BEGIN Extracted text
Attached please find the Assembler output created by gcc -save-temps,
both the original version and the one with limited inlining.

The former requires a 1360 bytes stack frame, the latter 1232 bytes.
E.g. xycz_initial_double() is not inlined into ecc_point_mult(),
together with all its recursive baggage, so the latter version
contains two branch instructions to that function which the former
(original) version does not contain.

At the beginning of the function, it looks like the same register values
are stored to multiple locations on the stack. I assume that's what you
mean by awful code generation? This odd behavior seems more subdued in
the version with limited inlining.

> I think your patch can be merged either way, but it would be
> good to describe what type of problem we are hitting here.

I will respin and I will also take Nathan's suggestion into account.

Thanks,

Lukas
ecc_point_mult_orig.s
ecc_point_mult_limited_inlining.s

Arnd Bergmann

unread,
Apr 13, 2026, 4:32:47 PMApr 13
to Lukas Wunner, Andy Shevchenko, Herbert Xu, David S . Miller, Andrew Morton, Andrey Ryabinin, Ignat Korchagin, Stefan Berger, linux-...@vger.kernel.org, linux-...@vger.kernel.org, kasa...@googlegroups.com, Alexander Potapenko, Andrey Konovalov, Dmitry Vyukov, Vincenzo Frascino
On Mon, Apr 13, 2026, at 21:46, Lukas Wunner wrote:
> On Mon, Apr 13, 2026 at 05:42:39PM +0200, Arnd Bergmann wrote:
>> On Wed, Apr 8, 2026, at 15:36, Lukas Wunner wrote:
>
> Attached please find the Assembler output created by gcc -save-temps,
> both the original version and the one with limited inlining.
>
> The former requires a 1360 bytes stack frame, the latter 1232 bytes.
> E.g. xycz_initial_double() is not inlined into ecc_point_mult(),
> together with all its recursive baggage, so the latter version
> contains two branch instructions to that function which the former
> (original) version does not contain.

Thanks!

So it indeed appears that the problem does not go away but only
stays below the arbitrary threshold of 1280 bytes (which was
recently raised). I would not trust that to actually be the
case across all architectures then, as there are some targets
like mips or parisc tend to use even more stack space than
arm. With your current patch, that means there is a good chance
the problem will come back later.

> At the beginning of the function, it looks like the same register values
> are stored to multiple locations on the stack. I assume that's what you
> mean by awful code generation? This odd behavior seems more subdued in
> the version with limited inlining.
END Extracted text
Work instruction
Write the next part of the mailing-list thread about the stack frame size of ecc_point_mult(), continuing from its last line.
BEGIN Supplied records
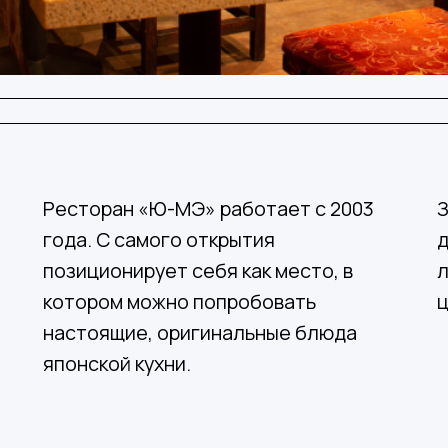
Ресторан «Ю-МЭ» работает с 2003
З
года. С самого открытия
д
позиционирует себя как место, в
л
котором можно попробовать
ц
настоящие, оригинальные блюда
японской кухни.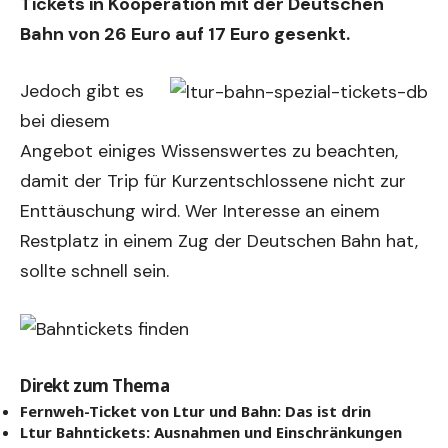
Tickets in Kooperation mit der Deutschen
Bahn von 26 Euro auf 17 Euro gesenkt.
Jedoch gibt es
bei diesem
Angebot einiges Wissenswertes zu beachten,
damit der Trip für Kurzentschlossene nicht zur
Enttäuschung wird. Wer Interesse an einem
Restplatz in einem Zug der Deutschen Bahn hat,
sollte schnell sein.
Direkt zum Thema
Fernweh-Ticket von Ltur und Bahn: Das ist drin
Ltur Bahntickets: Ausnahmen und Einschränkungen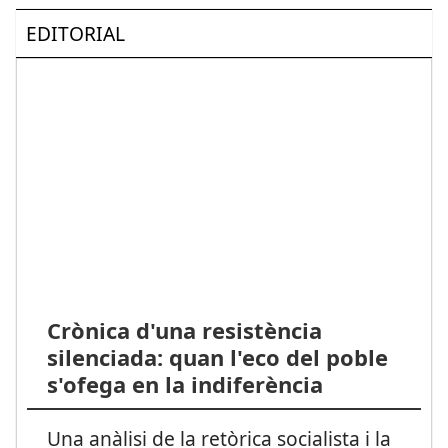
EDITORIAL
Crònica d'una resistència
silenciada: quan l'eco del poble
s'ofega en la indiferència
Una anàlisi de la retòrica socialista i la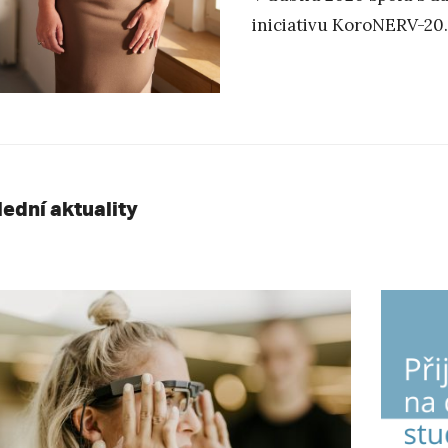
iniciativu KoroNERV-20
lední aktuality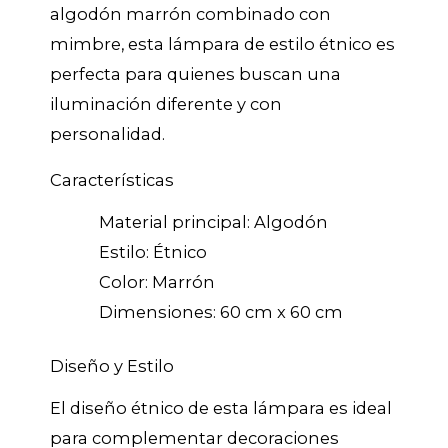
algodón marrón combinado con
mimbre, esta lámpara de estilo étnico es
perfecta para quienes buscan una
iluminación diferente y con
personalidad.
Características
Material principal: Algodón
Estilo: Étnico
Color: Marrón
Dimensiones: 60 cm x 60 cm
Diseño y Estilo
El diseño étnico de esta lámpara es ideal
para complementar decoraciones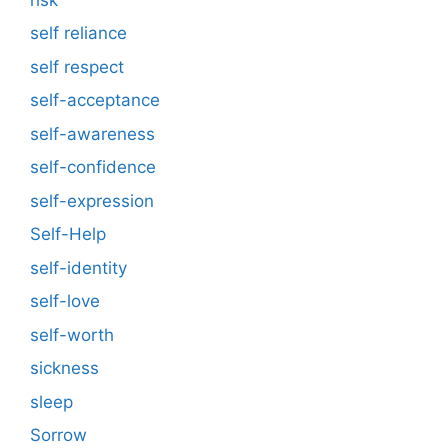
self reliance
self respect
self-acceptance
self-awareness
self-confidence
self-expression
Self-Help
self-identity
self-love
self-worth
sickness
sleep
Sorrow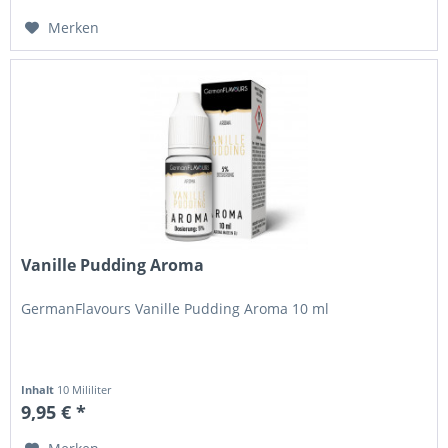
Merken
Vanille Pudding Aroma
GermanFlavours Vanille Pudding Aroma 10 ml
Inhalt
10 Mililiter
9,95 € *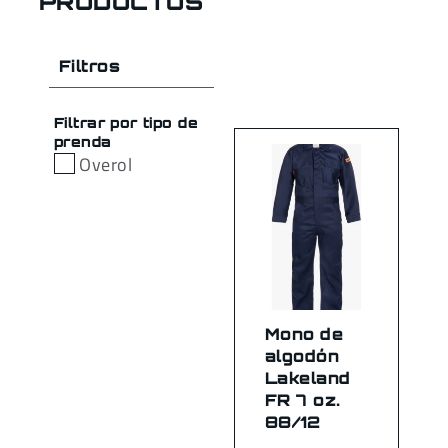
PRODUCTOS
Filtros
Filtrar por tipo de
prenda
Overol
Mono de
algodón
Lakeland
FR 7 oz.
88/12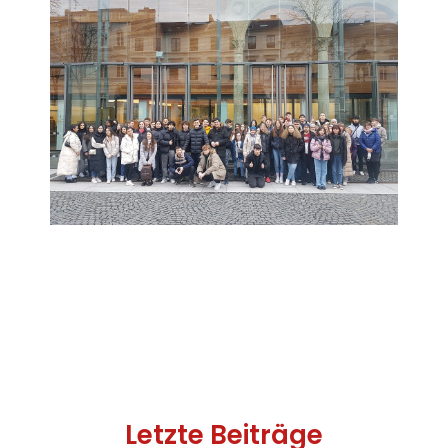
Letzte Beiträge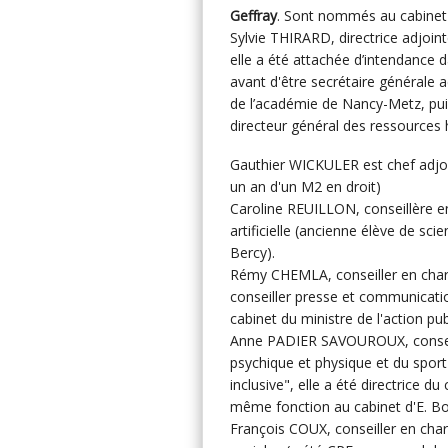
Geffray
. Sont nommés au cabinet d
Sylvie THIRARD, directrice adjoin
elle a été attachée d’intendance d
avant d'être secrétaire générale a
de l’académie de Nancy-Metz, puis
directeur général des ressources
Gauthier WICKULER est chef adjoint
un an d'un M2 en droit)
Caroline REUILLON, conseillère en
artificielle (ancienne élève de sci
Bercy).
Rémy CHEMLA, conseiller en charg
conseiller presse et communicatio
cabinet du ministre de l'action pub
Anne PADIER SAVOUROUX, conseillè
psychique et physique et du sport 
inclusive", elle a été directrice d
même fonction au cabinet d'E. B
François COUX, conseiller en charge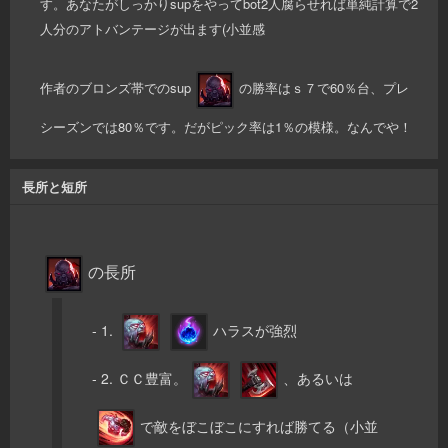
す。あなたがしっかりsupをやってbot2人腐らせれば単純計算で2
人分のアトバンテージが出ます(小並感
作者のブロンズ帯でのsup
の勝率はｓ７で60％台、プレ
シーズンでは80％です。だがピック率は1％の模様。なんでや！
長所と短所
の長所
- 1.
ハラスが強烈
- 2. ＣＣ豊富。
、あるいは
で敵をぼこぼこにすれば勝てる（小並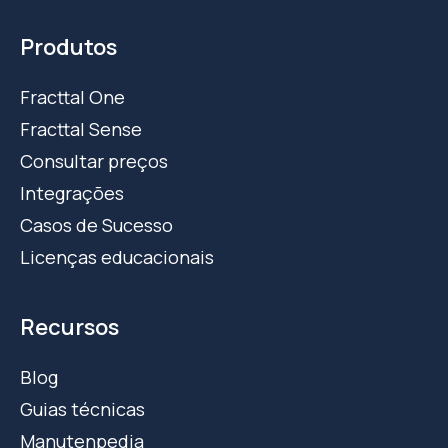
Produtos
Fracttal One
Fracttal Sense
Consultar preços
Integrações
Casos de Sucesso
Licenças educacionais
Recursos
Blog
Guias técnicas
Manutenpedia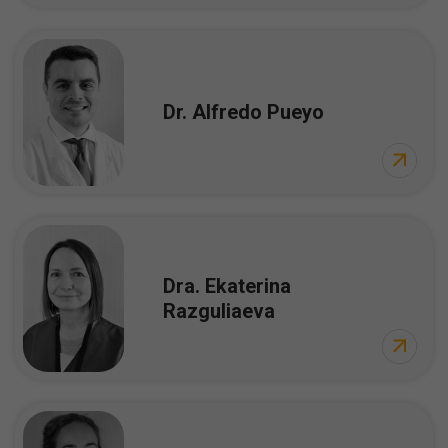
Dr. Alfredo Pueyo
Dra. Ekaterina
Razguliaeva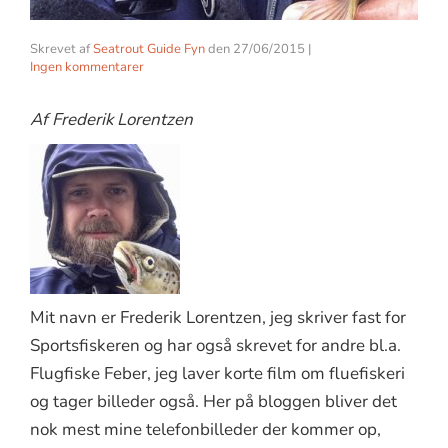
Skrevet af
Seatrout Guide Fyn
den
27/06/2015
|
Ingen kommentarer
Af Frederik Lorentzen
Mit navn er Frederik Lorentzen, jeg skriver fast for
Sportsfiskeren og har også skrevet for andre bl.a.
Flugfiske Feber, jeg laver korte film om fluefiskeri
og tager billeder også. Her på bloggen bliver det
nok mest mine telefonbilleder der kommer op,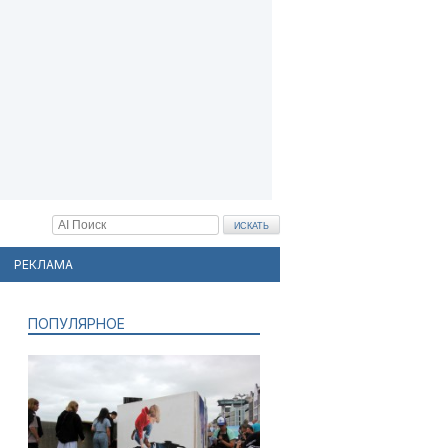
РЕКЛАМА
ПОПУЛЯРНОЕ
END Supplied records
Exercise response
Right. As far as I can tell, the source code is heavily optimized
for performance, but with the sanitizer active this would likely
be several times slower, both from the actual sanitizing and
from the register spilling. I can see how the use of 'u64'
arrays makes this harder for a 32-bit target with limited
available registers.

Arnd

Lukas Wunner

unread,
Apr 14, 2026, 12:57:16 AMApr 14
to Arnd Bergmann, Andy Shevchenko, Herbert Xu, David S . Miller, Andrew Morton, Andrey Ryabinin, Ignat Korchagin, Stefan Berger, linux-...@vger.kernel.org, linux-...@vger.kernel.org, kasa...@googlegroups.com, Alexander Potapenko, Andrey Konovalov, Dmitry Vyukov, Vincenzo Frascino
On Mon, Apr 13, 2026 at 10:32:24PM +0200, Arnd Bergmann wrote:
> On Mon, Apr 13, 2026, at 21:46, Lukas Wunner wrote:
> > On Mon, Apr 13, 2026 at 05:42:39PM +0200, Arnd Bergmann wrote:
> > > On Wed, Apr 8, 2026, at 15:36, Lukas Wunner wrote:
> > Attached please find the Assembler output created by gcc -save-temps,
> > both the original version and the one with limited inlining.
> >
> > The former requires a 1360 bytes stack frame, the latter 1232 bytes.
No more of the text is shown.